- EXERCISE DETAILS
Can you echo back every one of the entries below word for word, with nothing added, dropped, or changed?

- MATERIAL FOR THIS TASK
---

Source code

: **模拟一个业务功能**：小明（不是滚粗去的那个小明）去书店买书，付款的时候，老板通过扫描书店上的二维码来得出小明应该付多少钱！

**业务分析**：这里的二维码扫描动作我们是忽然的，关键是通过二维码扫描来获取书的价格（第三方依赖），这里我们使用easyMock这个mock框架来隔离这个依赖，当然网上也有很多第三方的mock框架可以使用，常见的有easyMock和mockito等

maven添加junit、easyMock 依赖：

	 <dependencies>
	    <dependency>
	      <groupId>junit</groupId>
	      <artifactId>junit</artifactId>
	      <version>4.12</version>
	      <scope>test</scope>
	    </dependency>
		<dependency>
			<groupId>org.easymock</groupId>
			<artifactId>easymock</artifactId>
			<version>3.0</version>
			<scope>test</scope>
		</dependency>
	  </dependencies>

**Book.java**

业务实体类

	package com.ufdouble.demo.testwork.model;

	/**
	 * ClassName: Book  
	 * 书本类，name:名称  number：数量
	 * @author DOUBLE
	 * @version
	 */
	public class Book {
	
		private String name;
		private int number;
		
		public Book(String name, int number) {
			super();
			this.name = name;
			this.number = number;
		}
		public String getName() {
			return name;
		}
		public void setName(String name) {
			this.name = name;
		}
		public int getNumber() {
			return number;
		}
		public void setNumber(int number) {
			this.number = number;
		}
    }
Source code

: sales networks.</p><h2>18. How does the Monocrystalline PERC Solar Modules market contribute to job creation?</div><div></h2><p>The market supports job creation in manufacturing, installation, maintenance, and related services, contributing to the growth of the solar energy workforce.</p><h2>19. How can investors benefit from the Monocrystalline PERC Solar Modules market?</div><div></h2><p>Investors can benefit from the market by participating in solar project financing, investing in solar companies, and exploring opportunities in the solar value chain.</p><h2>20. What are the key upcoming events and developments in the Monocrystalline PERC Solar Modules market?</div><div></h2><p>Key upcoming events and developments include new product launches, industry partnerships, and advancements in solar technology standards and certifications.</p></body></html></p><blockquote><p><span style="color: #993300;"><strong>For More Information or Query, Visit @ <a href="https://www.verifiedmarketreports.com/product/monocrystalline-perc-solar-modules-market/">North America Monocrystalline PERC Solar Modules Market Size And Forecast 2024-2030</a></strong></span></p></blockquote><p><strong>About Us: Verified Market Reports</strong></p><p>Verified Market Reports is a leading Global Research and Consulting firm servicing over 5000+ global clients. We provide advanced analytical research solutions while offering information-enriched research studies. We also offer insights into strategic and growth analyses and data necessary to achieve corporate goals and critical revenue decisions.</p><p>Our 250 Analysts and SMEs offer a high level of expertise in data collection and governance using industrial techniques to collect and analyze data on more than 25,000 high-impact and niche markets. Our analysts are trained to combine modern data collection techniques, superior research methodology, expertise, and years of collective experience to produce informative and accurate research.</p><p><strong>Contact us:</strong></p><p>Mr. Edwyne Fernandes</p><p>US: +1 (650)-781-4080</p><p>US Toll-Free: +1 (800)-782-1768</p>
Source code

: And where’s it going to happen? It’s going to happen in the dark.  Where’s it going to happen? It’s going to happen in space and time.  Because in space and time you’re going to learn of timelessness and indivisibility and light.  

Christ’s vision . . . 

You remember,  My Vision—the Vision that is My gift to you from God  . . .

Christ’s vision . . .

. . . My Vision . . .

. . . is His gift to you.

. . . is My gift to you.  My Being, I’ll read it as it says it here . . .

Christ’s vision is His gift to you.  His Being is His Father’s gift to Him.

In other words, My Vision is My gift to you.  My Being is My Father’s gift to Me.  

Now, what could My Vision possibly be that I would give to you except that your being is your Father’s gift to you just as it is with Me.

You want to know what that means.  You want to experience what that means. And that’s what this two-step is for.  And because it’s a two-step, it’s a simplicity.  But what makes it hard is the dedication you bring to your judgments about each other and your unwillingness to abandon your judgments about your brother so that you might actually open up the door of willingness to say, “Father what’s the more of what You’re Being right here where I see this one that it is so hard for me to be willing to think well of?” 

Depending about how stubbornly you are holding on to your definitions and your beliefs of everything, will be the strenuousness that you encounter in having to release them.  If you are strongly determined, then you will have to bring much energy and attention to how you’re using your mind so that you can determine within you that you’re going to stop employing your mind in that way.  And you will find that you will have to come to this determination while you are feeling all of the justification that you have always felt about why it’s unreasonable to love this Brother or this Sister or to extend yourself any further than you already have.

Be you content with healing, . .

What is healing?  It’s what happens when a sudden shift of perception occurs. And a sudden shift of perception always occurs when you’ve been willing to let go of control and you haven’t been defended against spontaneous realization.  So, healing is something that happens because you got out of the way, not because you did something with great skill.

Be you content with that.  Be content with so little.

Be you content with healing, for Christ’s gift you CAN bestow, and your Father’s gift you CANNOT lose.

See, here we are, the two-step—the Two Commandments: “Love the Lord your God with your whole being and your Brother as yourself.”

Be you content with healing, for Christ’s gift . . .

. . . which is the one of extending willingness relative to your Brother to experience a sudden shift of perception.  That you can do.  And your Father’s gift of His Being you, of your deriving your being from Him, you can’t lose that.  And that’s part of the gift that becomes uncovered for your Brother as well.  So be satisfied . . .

---

- RESPONSE BELOW
Source code

: **模拟一个业务功能**：小明（不是滚粗去的那个小明）去书店买书，付款的时候，老板通过扫描书店上的二维码来得出小明应该付多少钱！

**业务分析**：这里的二维码扫描动作我们是忽然的，关键是通过二维码扫描来获取书的价格（第三方依赖），这里我们使用easyMock这个mock框架来隔离这个依赖，当然网上也有很多第三方的mock框架可以使用，常见的有easyMock和mockito等

maven添加junit、easyMock 依赖：

	 <dependencies>
	    <dependency>
	      <groupId>junit</groupId>
	      <artifactId>junit</artifactId>
	      <version>4.12</version>
	      <scope>test</scope>
	    </dependency>
		<dependency>
			<groupId>org.easymock</groupId>
			<artifactId>easymock</artifactId>
			<version>3.0</version>
			<scope>test</scope>
		</dependency>
	  </dependencies>

**Book.java**

业务实体类

	package com.ufdouble.demo.testwork.model;

	/**
	 * ClassName: Book  
	 * 书本类，name:名称  number：数量
	 * @author DOUBLE
	 * @version
	 */
	public class Book {
	
		private String name;
		private int number;
		
		public Book(String name, int number) {
			super();
			this.name = name;
			this.number = number;
		}
		public String getName() {
			return name;
		}
		public void setName(String name) {
			this.name = name;
		}
		public int getNumber() {
			return number;
		}
		public void setNumber(int number) {
			this.number = number;
		}
    }
Source code

: sales networks.</p><h2>18. How does the Monocrystalline PERC Solar Modules market contribute to job creation?</div><div></h2><p>The market supports job creation in manufacturing, installation, maintenance, and related services, contributing to the growth of the solar energy workforce.</p><h2>19. How can investors benefit from the Monocrystalline PERC Solar Modules market?</div><div></h2><p>Investors can benefit from the market by participating in solar project financing, investing in solar companies, and exploring opportunities in the solar value chain.</p><h2>20. What are the key upcoming events and developments in the Monocrystalline PERC Solar Modules market?</div><div></h2><p>Key upcoming events and developments include new product launches, industry partnerships, and advancements in solar technology standards and certifications.</p></body></html></p><blockquote><p><span style="color: #993300;"><strong>For More Information or Query, Visit @ <a href="https://www.verifiedmarketreports.com/product/monocrystalline-perc-solar-modules-market/">North America Monocrystalline PERC Solar Modules Market Size And Forecast 2024-2030</a></strong></span></p></blockquote><p><strong>About Us: Verified Market Reports</strong></p><p>Verified Market Reports is a leading Global Research and Consulting firm servicing over 5000+ global clients. We provide advanced analytical research solutions while offering information-enriched research studies. We also offer insights into strategic and growth analyses and data necessary to achieve corporate goals and critical revenue decisions.</p><p>Our 250 Analysts and SMEs offer a high level of expertise in data collection and governance using industrial techniques to collect and analyze data on more than 25,000 high-impact and niche markets. Our analysts are trained to combine modern data collection techniques, superior research methodology, expertise, and years of collective experience to produce informative and accurate research.</p><p><strong>Contact us:</strong></p><p>Mr. Edwyne Fernandes</p><p>US: +1 (650)-781-4080</p><p>US Toll-Free: +1 (800)-782-1768</p>
Source code

: And where’s it going to happen? It’s going to happen in the dark.  Where’s it going to happen? It’s going to happen in space and time.  Because in space and time you’re going to learn of timelessness and indivisibility and light.  

Christ’s vision . . . 

You remember,  My Vision—the Vision that is My gift to you from God  . . .

Christ’s vision . . .

. . . My Vision . . .

. . . is His gift to you.

. . . is My gift to you.  My Being, I’ll read it as it says it here . . .

Christ’s vision is His gift to you.  His Being is His Father’s gift to Him.

In other words, My Vision is My gift to you.  My Being is My Father’s gift to Me.  

Now, what could My Vision possibly be that I would give to you except that your being is your Father’s gift to you just as it is with Me.

You want to know what that means.  You want to experience what that means. And that’s what this two-step is for.  And because it’s a two-step, it’s a simplicity.  But what makes it hard is the dedication you bring to your judgments about each other and your unwillingness to abandon your judgments about your brother so that you might actually open up the door of willingness to say, “Father what’s the more of what You’re Being right here where I see this one that it is so hard for me to be willing to think well of?” 

Depending about how stubbornly you are holding on to your definitions and your beliefs of everything, will be the strenuousness that you encounter in having to release them.  If you are strongly determined, then you will have to bring much energy and attention to how you’re using your mind so that you can determine within you that you’re going to stop employing your mind in that way.  And you will find that you will have to come to this determination while you are feeling all of the justification that you have always felt about why it’s unreasonable to love this Brother or this Sister or to extend yourself any further than you already have.

Be you content with healing, . .

What is healing?  It’s what happens when a sudden shift of perception occurs. And a sudden shift of perception always occurs when you’ve been willing to let go of control and you haven’t been defended against spontaneous realization.  So, healing is something that happens because you got out of the way, not because you did something with great skill.

Be you content with that.  Be content with so little.

Be you content with healing, for Christ’s gift you CAN bestow, and your Father’s gift you CANNOT lose.

See, here we are, the two-step—the Two Commandments: “Love the Lord your God with your whole being and your Brother as yourself.”

Be you content with healing, for Christ’s gift . . .

. . . which is the one of extending willingness relative to your Brother to experience a sudden shift of perception.  That you can do.  And your Father’s gift of His Being you, of your deriving your being from Him, you can’t lose that.  And that’s part of the gift that becomes uncovered for your Brother as well.  So be satisfied . . .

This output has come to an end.